Pero por lo menos ya me corrí, estoy casi encima de ella y desde aquí le veo
ese escote todo profundo, qué tetas, pero también veo el libro, al revés, pero
lo veo... mmm... está en la página 202 y en el segundo párrafo dice dizque...
mmm... “El mundo es ahí...” No, güevón, eso no es una “h” sino una “s”... “El
mundo es así, sorprendente y difícil: mantenía ...” ¡Ah, se volvió a mover esta
puta vieja!... ¡Ah! Pero era una libro de literatura, porque de reojo alcancé a
ver unos diálogos, pero qué letra tan chiquita, casi ni se ve... y ese
rengloncito que alcancé a leer no dice mucho, bien puede tratarse de un libro
de Sartre, bien hondo y abstruso, bien puede tratarse de un novelón metafórico
sobre los valores o sobre cómo gerenciar su empresa... ¡Qué asco! ¡De la noche
a la mañana nos invadieron las librerías con esas pestes!... ¿Qué será, ah, qué
será? Se me olvidaba que termina en la...
¡Mierda! ¡“Próxima Estación
Aguacatala”!... y termina en la, que ironía, y ya me toca bajarme, sin saber...

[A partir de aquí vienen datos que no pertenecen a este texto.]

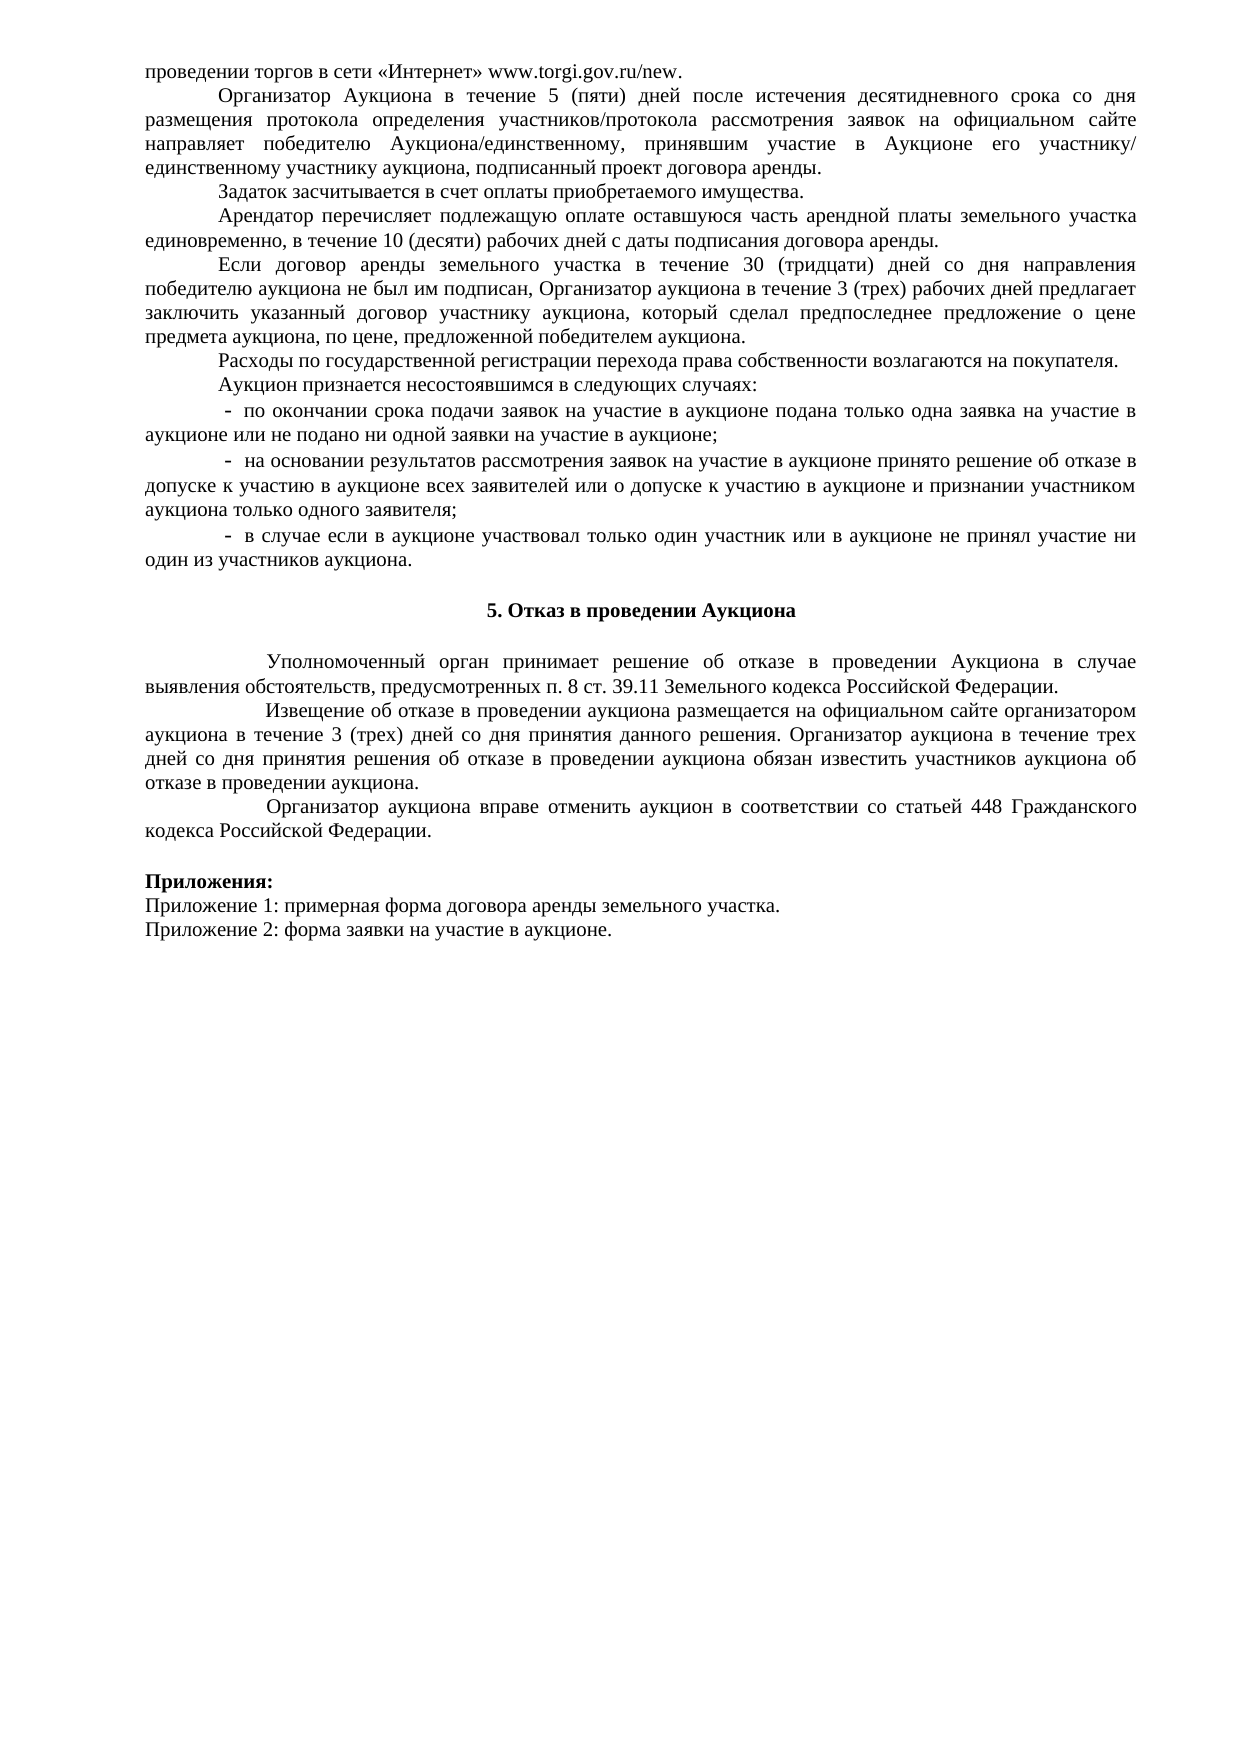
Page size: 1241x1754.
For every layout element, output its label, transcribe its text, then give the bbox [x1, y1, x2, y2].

text 5. Отказ в проведении Аукциона [145, 598, 1138, 622]
text Организатор Аукциона в течение 5 (пяти) дней после истечения десятидневного срока со дня размещения протокола определения участников/протокола рассмотрения заявок на официальном сайте направляет победителю Аукциона/единственному, принявшим участие в Аукционе его участнику/ единственному участнику аукциона, подписанный проект договора аренды. [145, 83, 1138, 179]
text Извещение об отказе в проведении аукциона размещается на официальном сайте организатором аукциона в течение 3 (трех) дней со дня принятия данного решения. Организатор аукциона в течение трех дней со дня принятия решения об отказе в проведении аукциона обязан известить участников аукциона об отказе в проведении аукциона. [145, 698, 1138, 794]
text Организатор аукциона вправе отменить аукцион в соответствии со статьей 448 Гражданского кодекса Российской Федерации. [145, 794, 1138, 842]
list по окончании срока подачи заявок на участие в аукционе подана только одна заявка на участие в аукционе или не подано ни одной заявки на участие в аукционе; [145, 396, 1138, 446]
text Расходы по государственной регистрации перехода права собственности возлагаются на покупателя. [145, 348, 1138, 372]
text Арендатор перечисляет подлежащую оплате оставшуюся часть арендной платы земельного участка единовременно, в течение 10 (десяти) рабочих дней с даты подписания договора аренды. [145, 203, 1138, 252]
list в случае если в аукционе участвовал только один участник или в аукционе не принял участие ни один из участников аукциона. [145, 521, 1138, 571]
text Аукцион признается несостоявшимся в следующих случаях: [145, 372, 1138, 396]
text Приложения: [145, 869, 1138, 893]
list на основании результатов рассмотрения заявок на участие в аукционе принято решение об отказе в допуске к участию в аукционе всех заявителей или о допуске к участию в аукционе и признании участником аукциона только одного заявителя; [145, 446, 1138, 521]
text Приложение 2: форма заявки на участие в аукционе. [145, 917, 1138, 941]
text Приложение 1: примерная форма договора аренды земельного участка. [145, 893, 1138, 917]
text Если договор аренды земельного участка в течение 30 (тридцати) дней со дня направления победителю аукциона не был им подписан, Организатор аукциона в течение 3 (трех) рабочих дней предлагает заключить указанный договор участнику аукциона, который сделал предпоследнее предложение о цене предмета аукциона, по цене, предложенной победителем аукциона. [145, 252, 1138, 348]
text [145, 59, 1138, 83]
text Уполномоченный орган принимает решение об отказе в проведении Аукциона в случае выявления обстоятельств, предусмотренных п. 8 ст. 39.11 Земельного кодекса Российской Федерации. [145, 649, 1138, 698]
text Задаток засчитывается в счет оплаты приобретаемого имущества. [145, 179, 1138, 203]
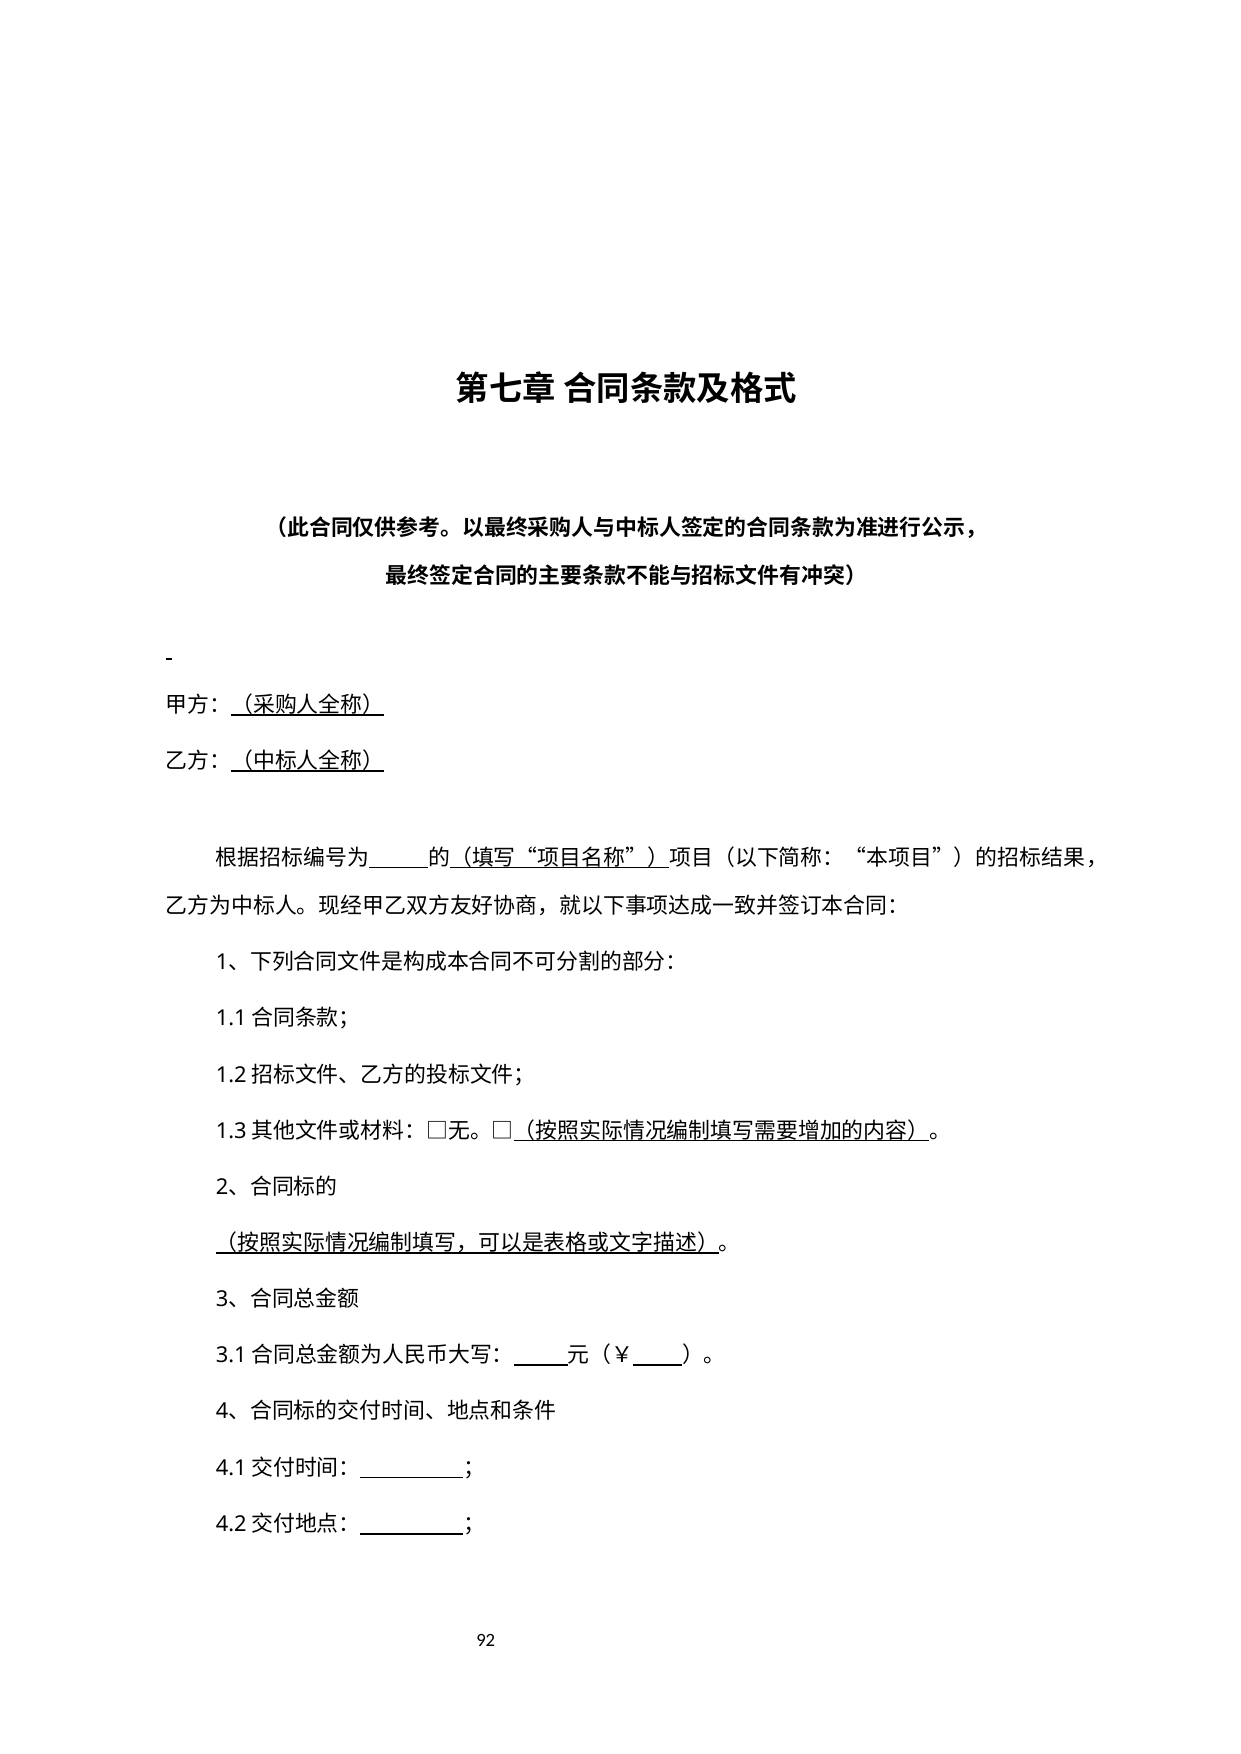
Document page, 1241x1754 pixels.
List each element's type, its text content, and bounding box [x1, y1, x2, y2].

si por lo menos el rengloncito que leí al azar hubiera sido algo como “Muchos
años después frente al pelotón de fusilamiento...”, o “Mucho tiempo he estado
acostándome temprano”, pero no, nada de eso, sólo “El mundo es así...” ¿Quién
putas diría eso?... No, ni modo, ya está parando este vagón, ya veo la gente
parada en la plataforma de la estación esperando que “el tren se detenga y abra
sus puertas”, ese estribillo lo dicen los empleados del metro 202 veces al día,
aunque hoy no lo he oído, hoy que he estado tan concentrado en este problema,
lo que lee esta vieja, cosa que aún no sé... tendré que arrebatarle el libro,
mirar el título y devolvérselo, decirle “Disculpe, soy paranoico, loco o lo que
usted quiera, leo libros y quiero saber qué leen los otros, por ejemplo quería
saber qué leía usted, sólo había visto que el título terminaba en la, usted
sabe, eso no es suficiente, doscientos millones de títulos pueden terminar así,
uno tiene que ingeniárselas para averiguar exactamente de qué libro se trata,
aunque hay gente como este cucho que viene aquí a mi lado que ha leído muchas
cosas, pero no parece, pues sólo habla de secuencias, narradores exodiegéticos,
elementos del drama, qué sé yo... este tipo, que se llama Luis Fernando
Carreño, él, por ejemplo, leyó, lo podría asegurar, El coronel no tiene quien
le escriba, y podría asegurar también que cuando leyó, al final de la obra, eso
de “dime, qué comemos” y que el coronel había necesitado un montón de años para
llegar a ese momento y responder “Mierda”, apuesto, voy lo que quiera, apuesto
a que Carreño no se rió, y que simplemente cerró el libro pensando en
connotaciones políticas o construcción de personajes, hay gente así, fíjese...”
Bueno, desvarío nuevamente, yo podría decirle eso a esta vieja y... ¡Pero qué
vieja ni qué vieja! ¡Si ya arrancó otra vez esta chatarra y no me bajé!... Fue
ella, con su libro titulado “...la” quien se bajó y ahora camina por la
plataforma, tranquila, con el libro apoyado en las tetas, y yo aquí,
desesperado, encerrado como un pez en la pecera, pegado al vidrio, casi dándole
golpes y viendo cómo se aleja la vieja... ¡No me bajé donde debía, y ahora a
esperar nuevamente! ¡Ah, si tan sólo alguien estuviera por aquí leyendo otro
libro!... Usted, don Carreño, ¿no tiene algo ahí?